Électre des bas-fonds de Simon Abkarian
texte et mise en scène Simon Abkarian
Publié le 16 décembre 2020 - N° 289Après les « tragédies de quartier » Simon Abkarian propose sa version d’Electre, une tragédie de chair et de sang d’une puissance dramatique exceptionnelle, fusionnant jeu, musique, danse et chant. Un spectacle total, porté par une vingtaine d’artistes de haut vol.
Le cœur en lambeaux, toute de douleur, de misère, de colère, de haine obsessionnelle, l’Electre de Simon Abkarian, devenue servante dans un bordel des bas-fonds d’Argos, est un personnage extraordinaire. Tout comme son frère Oreste, exilé en fuite qui se déguise en femme, poursuivi par les assassins d’Egysthe, appelé à contrecœur à accomplir une terrifiante vengeance. Comme Clytemnestre aussi, mère dévastée qui pleure la mort de sa fille Iphigénie immolée par son père, meurtrière de son époux Agamemnon, héros de guerre. « Là où vit Électre, il n’y a pas de dieux. Il y a la nuit qui n’en finit pas de tomber sur les damnés de ce monde. » souligne l’auteur, metteur en scène et comédien, qui signe là un texte d’une force et d’une beauté sidérantes.
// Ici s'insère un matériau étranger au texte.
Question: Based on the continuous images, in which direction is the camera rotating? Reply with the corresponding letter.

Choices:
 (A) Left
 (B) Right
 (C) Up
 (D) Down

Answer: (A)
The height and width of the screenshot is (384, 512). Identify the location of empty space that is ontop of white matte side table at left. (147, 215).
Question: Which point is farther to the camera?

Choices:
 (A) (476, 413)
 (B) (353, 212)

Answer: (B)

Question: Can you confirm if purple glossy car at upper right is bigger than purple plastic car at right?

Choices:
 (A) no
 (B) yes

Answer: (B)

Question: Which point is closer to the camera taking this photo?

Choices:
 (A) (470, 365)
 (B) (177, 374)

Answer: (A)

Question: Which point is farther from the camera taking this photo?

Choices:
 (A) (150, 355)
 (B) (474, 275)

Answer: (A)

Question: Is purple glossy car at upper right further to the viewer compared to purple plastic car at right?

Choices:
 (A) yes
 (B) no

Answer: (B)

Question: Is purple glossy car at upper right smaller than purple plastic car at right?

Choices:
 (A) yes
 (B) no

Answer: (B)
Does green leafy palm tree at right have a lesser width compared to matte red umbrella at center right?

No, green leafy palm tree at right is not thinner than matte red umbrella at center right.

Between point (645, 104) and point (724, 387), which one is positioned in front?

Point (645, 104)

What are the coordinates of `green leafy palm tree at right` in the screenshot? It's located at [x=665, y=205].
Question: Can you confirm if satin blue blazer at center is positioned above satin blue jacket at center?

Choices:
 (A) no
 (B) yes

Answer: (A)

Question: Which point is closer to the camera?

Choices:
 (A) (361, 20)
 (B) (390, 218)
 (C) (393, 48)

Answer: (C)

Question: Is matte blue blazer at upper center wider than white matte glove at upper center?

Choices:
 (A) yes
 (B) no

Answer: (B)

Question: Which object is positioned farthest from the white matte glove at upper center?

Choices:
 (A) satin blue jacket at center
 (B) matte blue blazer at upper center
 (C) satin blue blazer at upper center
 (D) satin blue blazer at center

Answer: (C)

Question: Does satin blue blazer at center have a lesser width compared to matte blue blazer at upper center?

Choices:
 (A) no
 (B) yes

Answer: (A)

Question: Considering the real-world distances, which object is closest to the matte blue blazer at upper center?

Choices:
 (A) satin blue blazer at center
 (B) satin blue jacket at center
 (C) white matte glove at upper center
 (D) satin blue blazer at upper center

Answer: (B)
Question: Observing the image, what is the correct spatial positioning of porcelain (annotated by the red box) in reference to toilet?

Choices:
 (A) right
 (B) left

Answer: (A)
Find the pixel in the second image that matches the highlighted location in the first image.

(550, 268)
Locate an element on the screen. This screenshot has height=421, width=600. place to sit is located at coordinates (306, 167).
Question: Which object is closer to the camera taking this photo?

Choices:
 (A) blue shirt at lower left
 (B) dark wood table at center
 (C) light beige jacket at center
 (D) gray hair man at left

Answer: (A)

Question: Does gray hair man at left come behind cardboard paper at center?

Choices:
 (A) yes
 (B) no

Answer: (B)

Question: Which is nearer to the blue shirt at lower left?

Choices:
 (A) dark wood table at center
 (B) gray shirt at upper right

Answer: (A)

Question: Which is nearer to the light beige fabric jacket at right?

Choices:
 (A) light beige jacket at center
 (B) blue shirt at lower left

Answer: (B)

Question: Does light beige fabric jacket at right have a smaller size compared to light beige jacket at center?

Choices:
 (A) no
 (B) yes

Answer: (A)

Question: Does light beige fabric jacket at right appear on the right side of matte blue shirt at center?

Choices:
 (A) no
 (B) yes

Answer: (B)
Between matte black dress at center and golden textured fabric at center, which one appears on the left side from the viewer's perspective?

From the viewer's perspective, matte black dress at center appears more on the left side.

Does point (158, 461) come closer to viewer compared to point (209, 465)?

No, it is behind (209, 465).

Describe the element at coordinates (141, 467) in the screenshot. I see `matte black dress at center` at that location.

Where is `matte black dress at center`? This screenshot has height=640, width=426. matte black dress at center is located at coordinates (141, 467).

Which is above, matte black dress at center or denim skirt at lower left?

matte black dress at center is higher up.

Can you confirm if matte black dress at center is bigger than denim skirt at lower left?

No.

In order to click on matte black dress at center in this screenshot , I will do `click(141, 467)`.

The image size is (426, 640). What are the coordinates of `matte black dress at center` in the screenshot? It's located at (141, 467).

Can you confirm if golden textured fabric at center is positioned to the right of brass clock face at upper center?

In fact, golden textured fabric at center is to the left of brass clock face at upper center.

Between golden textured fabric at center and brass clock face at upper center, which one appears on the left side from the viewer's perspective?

La fable qu’il choisit de raconter est une histoire impressionnante de chair et de sang, de souffrances et de vengeances, où comme toujours Simon Abkarian rend justice aux femmes.
Une éblouissante fête de théâtre
Nourrie d’expériences et de science, la langue hardie, limpide, puissante éclaire brillamment les mythes, les meurtres et les malédictions. La scène mobilise ici tous ses moyens pour créer au cœur du tragique une fête de théâtre, en unissant la parole, la musique et la danse, en convoquant les spectres, en accordant une importance majeure aux chœurs. « Le chœur donne sa puissance aux histoires individuelles. Le chœur est le témoin d’avant le meurtre. Il voit tout en amont. Il flaire le sang à venir, le pressent, l’annonce. C’est le chœur qui fait nôtre le protagoniste ; le premier athlète. Il en est la matrice. » confie Simon Abkarian. Un chœur féminin surtout. Un chœur de celles qu’on ne se soucie jamais d’entendre, de prostituées qui chantent, dansent, racontent leur condition de putains asservies. La danse s’inspire notamment des gestes du Kathakali – on se souvient de la grâce de Kathakali Girls, épopée dansée par Catherine Schaub Abkarian (sublime Clytemnestre), Annie Rumani et Nathalie Boucher, à nouveau réunies pour Electre. Quant à la musique, les sons rock ou blues du trio Hawlin’ Jaws s’aventurent ici vers des rives inédites. Porté par quatorze comédiennes-danseuses, quatre comédiens-danseurs et trois musiciens, ce spectacle merveilleux emporte et subjugue autant l’esprit que le cœur.
Agnès Santi
A propos de l'événement
Électre des bas-fonds de Simon Abkariandu vendredi 22 janvier 2021 au samedi 23 janvier 2021
ESPACE MICHEL SIMON
Esplanade Nelson-Mandela, 93160 Noisy-le-Grand
à 20h30. Tél : 01 49 31 02 02. Durée : 2h30. Spectacle vu au Théâtre du Soleil à sa création en septembre 2019.
Également au Théâtre Molière à Sète les 10 et 11 février 2021, à la MC2 Grenoble du 24 au 26 février 2021, aux Célestins à Lyon du 3 au 13 mars 2021, au Théâtre National de Nice du 24 au 26 mars 2021, au Grand T à Nantes du 6 au 10 avril 2021, à La Maison de la Culture d’Amiens en co-accueil avec La Comédie de Picardie les 19 et 20 mai 2021.